Coca-Cola has been the world’s largest producer of non-alcoholic beverages for many years. There is no end in sight for this global brand. MacDonald’s on the other hand, is the world’s largest fast food enterprise. MacDonald’s has its foot in many countries while Coca-cola is basically found in every country in the world (Dhar, 2007). Coca-Cola has managed to retain its logo practically the way it was originally designed in 1886 without alterations. The company has been at the fore-front in maintaining the company products with one appealing look over the years. MacDonald’s too has strived to maintain the iconic yellow letter M on a red background on its logo. It is obvious that the branding of these two companies has contributed to the household names they are today. They have managed to stay relevant for so long by growing and expanding their products whilst maintaining quality. One is assured that the taste that he is used to enjoying in Coca-Cola will be the same anywhere he goes. There should be minimal changes made to any of these brands since they have become synonymous with food and drinks.
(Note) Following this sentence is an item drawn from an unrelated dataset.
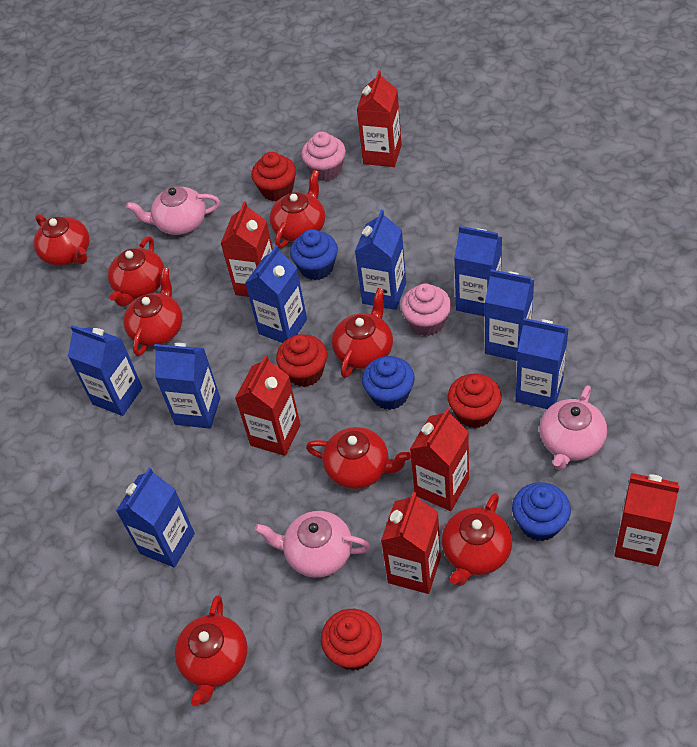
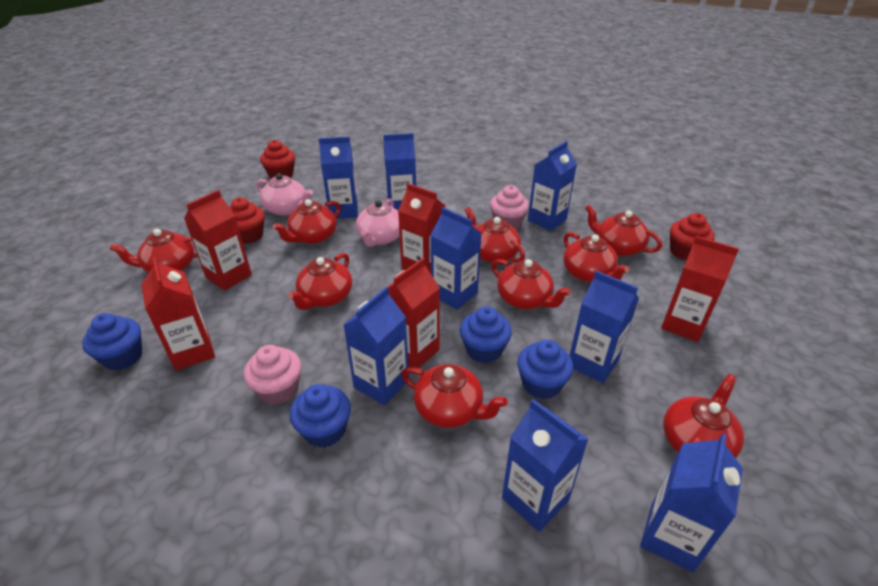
blue cupcake: [290,229,338,280] [362,356,415,410] [512,482,571,541] = 3 -> [82,313,142,370] [290,384,351,448] [460,306,512,363] [517,340,574,399] = 4
pink teapot: [126,186,220,235] [254,511,371,578] [540,385,607,470] = 3 -> [256,173,313,216] [356,198,400,247] = 2
red carton: [220,201,273,297] [235,355,301,456] [357,70,402,167] [381,492,441,594] [410,408,469,511] [614,473,680,566] = 6 -> [141,257,215,371] [184,190,252,291] [388,258,440,368] [398,183,445,273] [661,236,739,342] = 5
red cupcake: [251,152,296,201] [276,334,327,387] [321,609,382,671] [448,373,502,428] = 4 -> [229,198,265,244] [260,140,295,179] [670,213,715,260] = 3
red teapot: [34,214,90,266] [108,236,165,307] [123,268,183,356] [174,595,247,706] [269,170,325,249] [306,427,411,489] [332,288,393,378] [442,493,512,586] = 8 -> [110,229,198,273] [273,199,341,244] [288,253,352,310] [401,364,508,428] [465,207,525,263] [491,259,571,309] [563,232,629,282] [585,205,662,256] [663,374,744,458] = 9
A brand is able to bond with its consumers if it meets all the needs of the consumers. There being fewer monopolies, it is important for companies to strengthen their brands. A strong brand becomes the sole provider of services and products for the customers. Someone can drive for up to an hour and wait for another ten minutes to get a table at a restaurant. This is because that particular restaurant makes his steak just the way he likes it. The customer will bypass all the other restaurants on his way for that particular one. A brand has to be the best and offer the best to bond with its customers. It matters now more than ever that a company bonds with its customers. This is because the current customers are willing to spend money only on what they feel meets their expectations. The changes in technology also make it easy for people to communicate and pass ideas on the best products in the market (Heding, 2009). One person may like something and just comment about it on a social platform. A few days later it can become a household name. The tastes and needs of the current market have diversified affecting the buying behavior. Without bonding with the customers, a company would not succeed.